▶ **Work to be completed**
Repeat, word for word, all the data that follows, and exclude the pictures.
---- Provided data
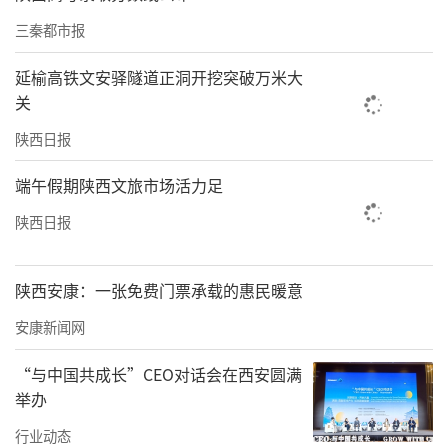
评稳居全省民办高校第一方阵，充分印证管党
三秦都市报
治党主体责任、党委书记第一责任人责任落地
延榆高铁文安驿隧道正洞开挖突破万米大
见效。
关
夯实基层堡垒，推动党建示范创建提质增效
陕西日报
端午假期陕西文旅市场活力足
陕西日报
陕西安康：一张免费门票承载的惠民暖意
安康新闻网
“与中国共成长”CEO对话会在西安圆满
学校严格落实新时代高校党建示范创建和质量
举办
创优工作要求，抓实教师党支部书记“双带头
行业动态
--------
▶ **Worked solution**
评稳居全省民办高校第一方阵，充分印证管党
三秦都市报
治党主体责任、党委书记第一责任人责任落地
延榆高铁文安驿隧道正洞开挖突破万米大
见效。
关
夯实基层堡垒，推动党建示范创建提质增效
陕西日报
端午假期陕西文旅市场活力足
陕西日报
陕西安康：一张免费门票承载的惠民暖意
安康新闻网
“与中国共成长”CEO对话会在西安圆满
学校严格落实新时代高校党建示范创建和质量
举办
创优工作要求，抓实教师党支部书记“双带头
行业动态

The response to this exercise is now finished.